**Task prompt:**
Once the line containing "left back paw: (884, 812)" has been printed, stop; print every line before it exactly, starting at the top of the material below.

**Dataset extract:**
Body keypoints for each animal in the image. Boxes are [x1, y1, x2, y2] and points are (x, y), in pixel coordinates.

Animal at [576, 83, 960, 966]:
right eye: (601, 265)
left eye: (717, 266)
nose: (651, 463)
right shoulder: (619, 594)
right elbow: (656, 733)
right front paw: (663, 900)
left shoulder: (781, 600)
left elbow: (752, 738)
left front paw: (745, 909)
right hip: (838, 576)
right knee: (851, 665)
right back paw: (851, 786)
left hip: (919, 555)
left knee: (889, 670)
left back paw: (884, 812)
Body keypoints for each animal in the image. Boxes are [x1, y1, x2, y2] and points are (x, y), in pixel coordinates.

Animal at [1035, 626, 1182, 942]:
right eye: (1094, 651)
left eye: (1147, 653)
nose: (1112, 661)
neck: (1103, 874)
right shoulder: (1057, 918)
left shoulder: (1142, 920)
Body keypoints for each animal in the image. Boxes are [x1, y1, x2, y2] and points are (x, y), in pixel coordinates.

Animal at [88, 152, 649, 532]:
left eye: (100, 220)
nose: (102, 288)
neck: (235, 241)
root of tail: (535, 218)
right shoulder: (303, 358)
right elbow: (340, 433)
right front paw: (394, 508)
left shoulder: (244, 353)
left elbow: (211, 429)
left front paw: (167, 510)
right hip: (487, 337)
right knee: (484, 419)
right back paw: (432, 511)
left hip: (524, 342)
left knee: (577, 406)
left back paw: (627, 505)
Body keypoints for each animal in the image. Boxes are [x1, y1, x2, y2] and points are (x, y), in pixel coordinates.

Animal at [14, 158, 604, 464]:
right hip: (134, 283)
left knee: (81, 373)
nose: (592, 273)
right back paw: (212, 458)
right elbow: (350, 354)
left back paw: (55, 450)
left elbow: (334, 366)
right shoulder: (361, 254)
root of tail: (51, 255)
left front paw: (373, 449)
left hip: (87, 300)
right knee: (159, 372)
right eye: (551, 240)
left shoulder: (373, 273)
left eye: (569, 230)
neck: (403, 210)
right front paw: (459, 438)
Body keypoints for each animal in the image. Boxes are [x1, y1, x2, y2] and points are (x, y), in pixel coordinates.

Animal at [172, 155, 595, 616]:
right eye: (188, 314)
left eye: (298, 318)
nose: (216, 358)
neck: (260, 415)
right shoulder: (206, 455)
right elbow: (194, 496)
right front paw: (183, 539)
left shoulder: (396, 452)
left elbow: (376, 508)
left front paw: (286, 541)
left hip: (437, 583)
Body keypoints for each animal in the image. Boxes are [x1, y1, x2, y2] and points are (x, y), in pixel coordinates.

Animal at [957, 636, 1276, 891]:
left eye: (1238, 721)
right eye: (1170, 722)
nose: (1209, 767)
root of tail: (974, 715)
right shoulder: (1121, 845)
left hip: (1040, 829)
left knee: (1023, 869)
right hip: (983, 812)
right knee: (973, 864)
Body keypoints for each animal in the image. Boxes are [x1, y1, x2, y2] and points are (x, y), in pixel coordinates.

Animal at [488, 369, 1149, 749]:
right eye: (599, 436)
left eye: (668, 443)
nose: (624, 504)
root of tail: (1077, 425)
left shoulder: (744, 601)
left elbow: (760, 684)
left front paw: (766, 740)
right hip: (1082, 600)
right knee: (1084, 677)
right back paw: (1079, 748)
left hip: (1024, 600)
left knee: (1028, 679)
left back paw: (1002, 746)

**Exercise output:**
Body keypoints for each animal in the image. Boxes are [x1, y1, x2, y2] and points are (x, y), in pixel coordinates.

Animal at [576, 83, 960, 966]:
right eye: (601, 265)
left eye: (717, 266)
nose: (651, 463)
right shoulder: (619, 594)
right elbow: (656, 733)
right front paw: (663, 900)
left shoulder: (781, 600)
left elbow: (752, 738)
left front paw: (745, 909)
right hip: (838, 576)
right knee: (851, 665)
right back paw: (851, 786)
left hip: (919, 555)
left knee: (889, 670)
left back paw: (884, 812)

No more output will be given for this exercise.